▸ Text
========

# Look What I Brought Back From Mexico City.........Havana Club Cuban Barrel Proof



## Cypress (Jun 27, 2007)




----------



## Frodo (Oct 1, 2009)

That's actually my default choice for pairing with cigars...


----------



## Joeluka (Nov 21, 2009)

GREAT rum!!! If you don't mind telling me, How much did you pay for each bottle?? 

Joe


----------



## Cypress (Jun 27, 2007)

Joeluka said:


> GREAT rum!!! If you don't mind telling me, How much did you pay for each bottle??
> 
> Joe


32 USD a piece or 410 peso.


----------



## Joeluka (Nov 21, 2009)

That is a great price for anything barrel-proof. Nice pick up!!!


----------



## snowboardin58 (Dec 2, 2006)

How much was the 7 year? I just came back with a bottle of the Anejo Especiale for about $8.50 and the 7 year for about $16.80. The 7 year came with a nice glass, too! The blanco was about $7.60, which my cousin bought after having a Mojito from La Casa del Habano 2-3 doors down haha


----------



## Mixmaster15 (Jan 10, 2010)

The 7 year is an EXCELLENT sipping wine. Now I'll have to get the Barrel proof to decide :twitch::twitch:


----------



## Frodo (Oct 1, 2009)

========

▸ Data block
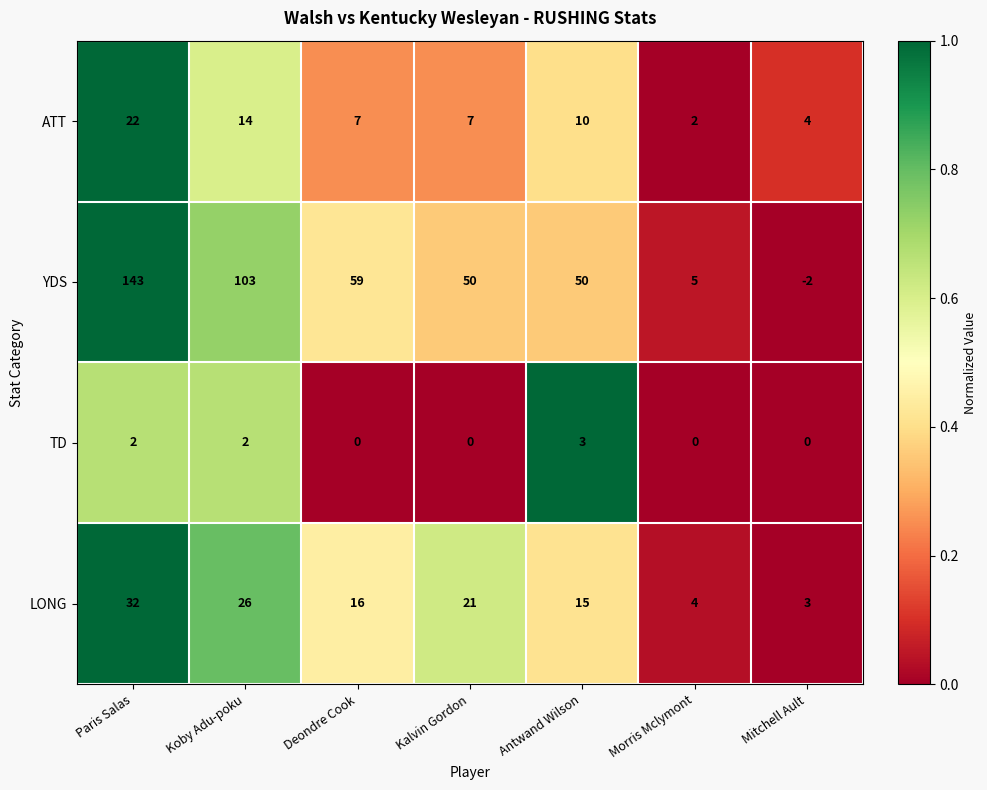

What is the maximum value for TD?

3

========

▸ Directive 1
Rewrite the rum thread, everything from "How much was" down to "(Jan 10, 2010)", with "glass" changed to "tumbler".
▸ Directive 2
Using the rum thread, decide whether each statement agrees with it, and support each yes or no with the deciding words: (a) Cypress paid 32 USD for each bottle of the barrel proof. (b) The 7 year came with a glass. (c) The blanco cost about $16.80.

▸ Expected answer 1
How much was the 7 year? I just came back with a bottle of the Anejo Especiale for about $8.50 and the 7 year for about $16.80. The 7 year came with a nice tumbler, too! The blanco was about $7.60, which my cousin bought after having a Mojito from La Casa del Habano 2-3 doors down haha


----------



## Mixmaster15 (Jan 10, 2010)

▸ Expected answer 2
(a) Yes: "32 USD a piece or 410 peso."
(b) Yes: "The 7 year came with a nice glass, too!"
(c) No: "The blanco was about $7.60"